18 💻 K-Means Clustering

K-means clustering is an unsupervised machine learning algorithm used to group data points into clusters. It is one of the most popular clustering algorithms and is used in a variety of applications, such as image segmentation, data compression, and market segmentation. The algorithm works by assigning each data point to the closest cluster center, and then iteratively updating the cluster centers to minimize the distance between them and the data points.

If you are stuck either ask to the TA or team work! Collaboration is always key 👯‍♂️! As you may notice the functioning is pretty similar to hierarchical clsutering, so we will not spend too much time on that!

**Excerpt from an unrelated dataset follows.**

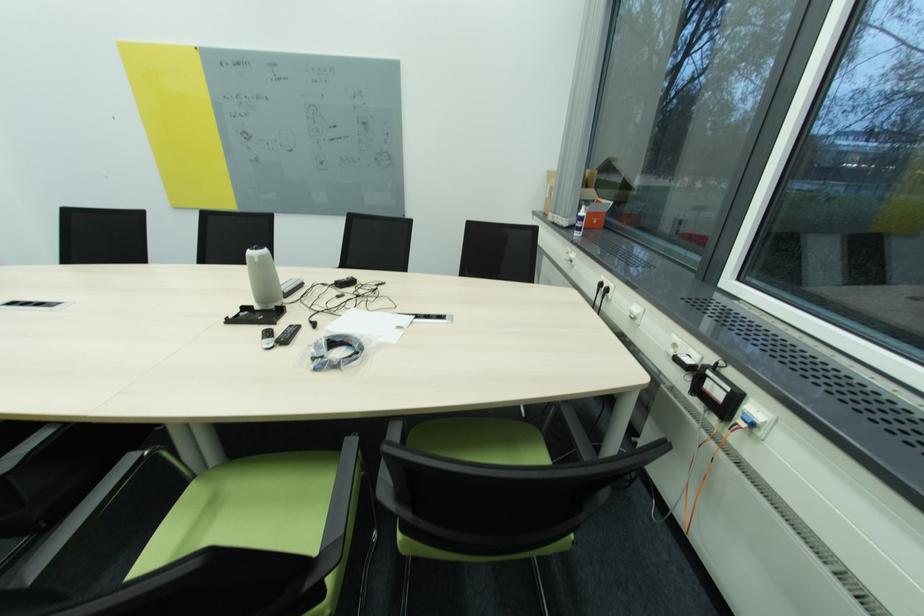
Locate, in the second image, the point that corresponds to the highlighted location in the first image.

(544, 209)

Remember also that if you want to visualize clusters you may think to use fviz_cluster() from lib factoextra. You can also use the ggplot2 package calling the autoplot function on the kmean regression. We are going tp use the same dataset USArrests. We are scaling data beacause we don’t want the clustering algorithm to depend to an arbitrary variable unit, we start by scaling/standardizing the data using the R function. This could/should be done also for hierarchical cluster. Please note also that if you want to consistently reproduce results across you need to set the seed to a specific number with set.seed(28)

library(factoextra)
#> Loading required package: ggplot2
#> Welcome! Want to learn more? See two factoextra-related books at https://goo.gl/ve3WBa
scale_USArrests <- scale(USArrests)
k2 <- kmeans(scale_USArrests, centers = 2, nstart = 25)
fviz_cluster(k2, data = scale_USArrests)

Lets also see how clusters change wrt the number of ks

set.seed(28)
k3 <- kmeans(scale_USArrests, centers = 3, nstart = 25)
k4 <- kmeans(scale_USArrests, centers = 4, nstart = 25)
k5 <- kmeans(scale_USArrests, centers = 5, nstart = 25)

# plots to compare
p1 <- fviz_cluster(k2, geom = "point", data = scale_USArrests) + ggtitle("k = 2")
p2 <- fviz_cluster(k3, geom = "point",  data = scale_USArrests) + ggtitle("k = 3")
p3 <- fviz_cluster(k4, geom = "point",  data = scale_USArrests) + ggtitle("k = 4")
p4 <- fviz_cluster(k5, geom = "point",  data = scale_USArrests) + ggtitle("k = 5")

library(gridExtra)
#> 
#> Attaching package: 'gridExtra'
#> The following object is masked from 'package:dplyr':
#> 
#>     combine
grid.arrange(p1, p2, p3, p4, nrow = 2)

18.1 Exercises 👨‍💻

Exercise 18.1 Let’s have a look at an example in R using the Chatterjee-Price Attitude Data from the library(datasets) package. The dataset is a survey of clerical employees of a large financial organization. The data are aggregated from questionnaires of approximately 35 employees for each of 30 (randomly selected) departments. The numbers give the percent proportion of favourable responses to seven questions in each department. For more details, see ?attitude. We take a subset of the attitude dataset and consider only two variables in our K-Means clustering exercise i.e. privileges learning.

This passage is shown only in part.